* Problem details
All lines in the data that hold the word "London" need copying.

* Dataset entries
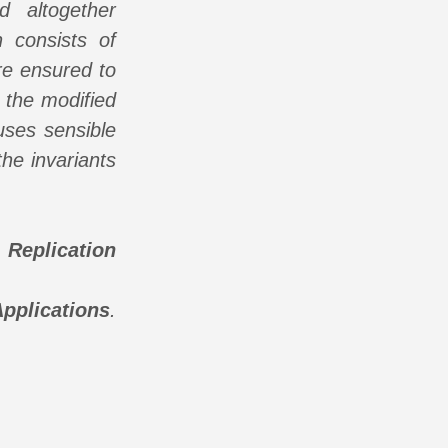
d altogether
 consists of
are ensured to
 the modified
 uses sensible
the invariants
Replication
pplications
.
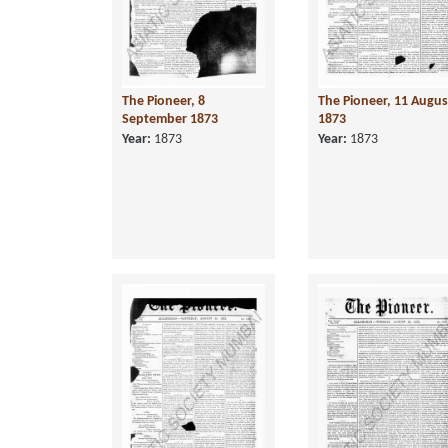
The Pioneer, 8
The Pioneer, 11 Augus
September 1873
1873
Year:
1873
Year:
1873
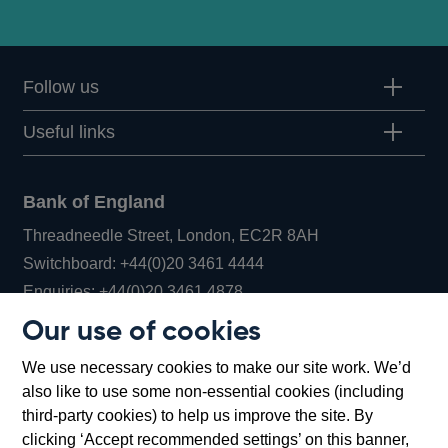
Follow us
Useful links
Bank of England
Threadneedle Street, London, EC2R 8AH
Opens
Switchboard:
+44(0)20 3461 4444
Opens
in
Enquiries:
+44(0)20 3461 4878
in
a
Our use of cookies
a
new
Bank of England Museum
We use necessary cookies to make our site work. We’d
new
window
Bartholomew Lane, London, EC2R 8AH
also like to use some non-essential cookies (including
window
third-party cookies) to help us improve the site. By
clicking ‘Accept recommended settings’ on this banner,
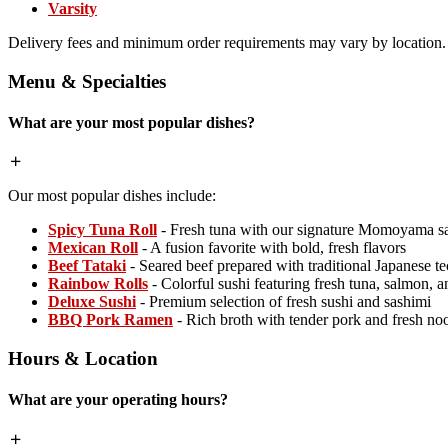
Varsity
Delivery fees and minimum order requirements may vary by location.
Menu & Specialties
What are your most popular dishes?
Our most popular dishes include:
Spicy Tuna Roll
- Fresh tuna with our signature Momoyama s
Mexican Roll
- A fusion favorite with bold, fresh flavors
Beef Tataki
- Seared beef prepared with traditional Japanese t
Rainbow Rolls
- Colorful sushi featuring fresh tuna, salmon, 
Deluxe Sushi
- Premium selection of fresh sushi and sashimi
BBQ Pork Ramen
- Rich broth with tender pork and fresh no
Hours & Location
What are your operating hours?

* Task response
Threadneedle Street, London, EC2R 8AH
Bartholomew Lane, London, EC2R 8AH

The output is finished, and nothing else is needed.